From the hundreds of installations around Milan during Design Week, the Icon team picks some of the very best
FAR at Nilufar Depot
Nilufar Gallery, Milan’s top design dealer, opened the doors to its 1,500sq m warehouse in the north of the city. The dramatic but utilitarian space was filled with historic and contemporary design, mainly furniture along with amorphous sculptures. Suspended from the sides of the central gallery were giant inflatable bubbles that gave the space a kooky edge.
Bang & Olufsen
To accompany the launch of its latest TV, Bang & Olufsen held a retrospective of its retro products. Our favourites were a 1930s radio made of Bakelite, inspired by the Buick dashboard, and a 1950s television on four legs, wrapped in a teak frame. Among the more recent items were an early 1990s CD player known for its glass doors, which opened on the wave of a hand to reveal the controls inside.
Home by Hermès
Raw materiality was an obsession across Milan, and Hermès delivered a mesmeric rough-hewn show to launch its Home collection, which included lamps by Barber & Osgerby and embroidered cashmere from Gianpaolo Pagni. Its installation, designed by Charlotte Macaux Perelman of Studio CMP, transformed a warehouse in the Brera district into something near-archaeological, invoking a semi-excavated ruin, specked with exquisite discoveries.
Conifera by COS
Conifera by Arthur Mamou-Mani represented the eighth commission by Swedish fashion brand COS at Salone, this time with an installation spotlighting sustainable materials. French architect Mamou-Mani created a 30m archway of 3D-printed bricks made of bioplastic, created from a mix of PLA and woodchip. The shapes take inspiration from the 16th-century tiling of its location, Palazzo Isimbardi.

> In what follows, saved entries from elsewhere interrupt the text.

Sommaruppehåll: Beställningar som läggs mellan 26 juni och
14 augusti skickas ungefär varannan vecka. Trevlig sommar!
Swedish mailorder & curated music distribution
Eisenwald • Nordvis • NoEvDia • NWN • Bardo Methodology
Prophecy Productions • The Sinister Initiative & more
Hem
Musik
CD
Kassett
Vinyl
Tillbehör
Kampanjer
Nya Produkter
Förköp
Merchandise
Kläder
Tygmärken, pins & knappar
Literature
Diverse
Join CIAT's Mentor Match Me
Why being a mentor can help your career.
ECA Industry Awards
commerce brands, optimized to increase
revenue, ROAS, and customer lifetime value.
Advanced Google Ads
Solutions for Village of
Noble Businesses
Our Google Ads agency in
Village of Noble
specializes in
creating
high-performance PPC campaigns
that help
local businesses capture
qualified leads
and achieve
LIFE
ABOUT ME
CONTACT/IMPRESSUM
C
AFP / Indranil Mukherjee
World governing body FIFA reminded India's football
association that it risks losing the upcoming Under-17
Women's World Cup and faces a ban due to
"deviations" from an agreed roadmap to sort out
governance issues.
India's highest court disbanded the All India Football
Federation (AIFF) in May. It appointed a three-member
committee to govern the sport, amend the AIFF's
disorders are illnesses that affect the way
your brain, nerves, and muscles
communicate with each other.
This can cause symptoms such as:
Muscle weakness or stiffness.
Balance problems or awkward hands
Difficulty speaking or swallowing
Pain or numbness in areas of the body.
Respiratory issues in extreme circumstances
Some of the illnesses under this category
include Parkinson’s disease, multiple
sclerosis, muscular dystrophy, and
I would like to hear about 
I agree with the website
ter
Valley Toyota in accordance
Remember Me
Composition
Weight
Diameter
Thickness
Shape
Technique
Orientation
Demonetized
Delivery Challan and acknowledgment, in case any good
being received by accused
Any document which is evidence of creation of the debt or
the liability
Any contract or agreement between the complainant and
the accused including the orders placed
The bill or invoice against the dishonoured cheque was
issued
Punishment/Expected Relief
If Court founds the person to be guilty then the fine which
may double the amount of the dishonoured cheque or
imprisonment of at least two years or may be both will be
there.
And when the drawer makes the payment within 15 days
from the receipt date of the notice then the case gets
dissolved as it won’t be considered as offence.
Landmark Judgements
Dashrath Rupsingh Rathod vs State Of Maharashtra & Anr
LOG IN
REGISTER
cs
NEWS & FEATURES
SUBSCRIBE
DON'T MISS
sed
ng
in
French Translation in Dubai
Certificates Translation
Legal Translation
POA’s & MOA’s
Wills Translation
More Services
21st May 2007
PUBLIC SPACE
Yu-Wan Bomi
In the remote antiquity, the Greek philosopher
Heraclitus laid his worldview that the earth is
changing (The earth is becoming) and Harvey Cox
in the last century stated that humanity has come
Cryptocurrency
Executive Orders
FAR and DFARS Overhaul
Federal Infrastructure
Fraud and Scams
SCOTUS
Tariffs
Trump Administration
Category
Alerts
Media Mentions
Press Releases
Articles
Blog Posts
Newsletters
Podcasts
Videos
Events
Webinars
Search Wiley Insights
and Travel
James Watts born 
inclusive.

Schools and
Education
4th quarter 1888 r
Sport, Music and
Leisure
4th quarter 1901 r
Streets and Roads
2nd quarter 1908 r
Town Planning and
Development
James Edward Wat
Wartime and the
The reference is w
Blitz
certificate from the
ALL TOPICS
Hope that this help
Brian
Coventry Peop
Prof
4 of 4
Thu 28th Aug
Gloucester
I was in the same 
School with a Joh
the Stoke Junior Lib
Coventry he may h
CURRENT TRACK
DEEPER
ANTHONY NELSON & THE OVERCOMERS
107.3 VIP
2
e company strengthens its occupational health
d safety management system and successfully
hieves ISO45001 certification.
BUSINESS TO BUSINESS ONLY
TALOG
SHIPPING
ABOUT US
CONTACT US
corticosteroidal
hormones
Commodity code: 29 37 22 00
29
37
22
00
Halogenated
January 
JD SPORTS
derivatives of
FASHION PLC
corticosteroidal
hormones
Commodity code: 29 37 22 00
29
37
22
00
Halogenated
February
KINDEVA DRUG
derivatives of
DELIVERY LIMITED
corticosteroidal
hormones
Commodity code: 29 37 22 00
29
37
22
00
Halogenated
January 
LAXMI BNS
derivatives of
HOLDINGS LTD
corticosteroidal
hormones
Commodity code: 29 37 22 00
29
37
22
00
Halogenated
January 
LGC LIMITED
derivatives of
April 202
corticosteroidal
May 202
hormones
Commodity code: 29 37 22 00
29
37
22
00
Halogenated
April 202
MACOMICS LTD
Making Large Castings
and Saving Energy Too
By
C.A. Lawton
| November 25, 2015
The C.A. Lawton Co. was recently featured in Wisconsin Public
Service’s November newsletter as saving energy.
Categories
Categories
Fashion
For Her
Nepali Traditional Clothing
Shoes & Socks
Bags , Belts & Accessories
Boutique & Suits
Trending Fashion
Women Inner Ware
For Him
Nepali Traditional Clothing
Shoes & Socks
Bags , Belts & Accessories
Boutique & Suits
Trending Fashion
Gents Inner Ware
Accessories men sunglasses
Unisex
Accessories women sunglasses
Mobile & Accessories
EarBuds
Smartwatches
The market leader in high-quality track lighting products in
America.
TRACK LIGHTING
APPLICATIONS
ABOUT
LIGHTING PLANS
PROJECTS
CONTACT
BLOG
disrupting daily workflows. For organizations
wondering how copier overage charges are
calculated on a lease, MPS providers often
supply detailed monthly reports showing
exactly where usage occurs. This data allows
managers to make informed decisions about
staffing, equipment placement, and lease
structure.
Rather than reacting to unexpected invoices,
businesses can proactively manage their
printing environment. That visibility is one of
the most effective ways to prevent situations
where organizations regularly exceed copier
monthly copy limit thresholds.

Taking over two forgotten factories, the second edition of independent design platform Alcova brought together a head-spinning array of futuristic design theory and practice. The future-focused show spanned semi-grotesque furniture from design collective MORPH, a refined open design system from Lukas Wegwerth, edible sculptures from architect Francesca Sarti and innovative materials such as the laser-printed marble waste products of Bloc Studios.
No Man’s Land by Raf Simons x Kvadrat
For its latest collaboration with Antwerp-based designer Raf Simons, Kvadrat commissioned a conceptual installation at Garage Ventuno. A garden by Mark Colle, inspired by one of Simons’ new textiles for Kvadrat, flowed with colour. Three prefab buildings by Jean Prouvé set within the space formed a seating area, a mid-century home and a textiles workshop.